**What is needed**: Each line below should be retyped exactly, with no pictures.

- - -

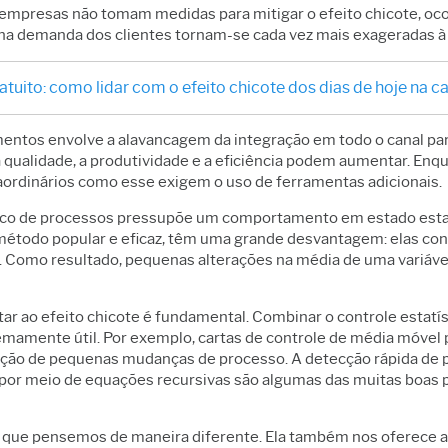
empresas não tomam medidas para mitigar o efeito chicote, oco
na demanda dos clientes tornam-se cada vez mais exageradas à
tuito: como lidar com o efeito chicote dos dias de hoje na 
mentos envolve a alavancagem da integração em todo o canal par
 qualidade, a produtividade e a eficiência podem aumentar. En
raordinários como esse exigem o uso de ferramentas adicionais.
stico de processos pressupõe um comportamento em estado esta
método popular e eficaz, têm uma grande desvantagem: elas co
. Como resultado, pequenas alterações na média de uma variáve
r ao efeito chicote é fundamental. Combinar o controle estatís
emamente útil. Por exemplo, cartas de controle de média móve
ão de pequenas mudanças de processo. A detecção rápida de pe
los por meio de equações recursivas são algumas das muitas boa
 que pensemos de maneira diferente. Ela também nos oferece a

- - -

**Output of the task**:
empresas não tomam medidas para mitigar o efeito chicote, oco
na demanda dos clientes tornam-se cada vez mais exageradas à
tuito: como lidar com o efeito chicote dos dias de hoje na 
mentos envolve a alavancagem da integração em todo o canal par
 qualidade, a produtividade e a eficiência podem aumentar. En
raordinários como esse exigem o uso de ferramentas adicionais.
stico de processos pressupõe um comportamento em estado esta
método popular e eficaz, têm uma grande desvantagem: elas co
. Como resultado, pequenas alterações na média de uma variáve
r ao efeito chicote é fundamental. Combinar o controle estatís
emamente útil. Por exemplo, cartas de controle de média móve
ão de pequenas mudanças de processo. A detecção rápida de pe
los por meio de equações recursivas são algumas das muitas boa
 que pensemos de maneira diferente. Ela também nos oferece a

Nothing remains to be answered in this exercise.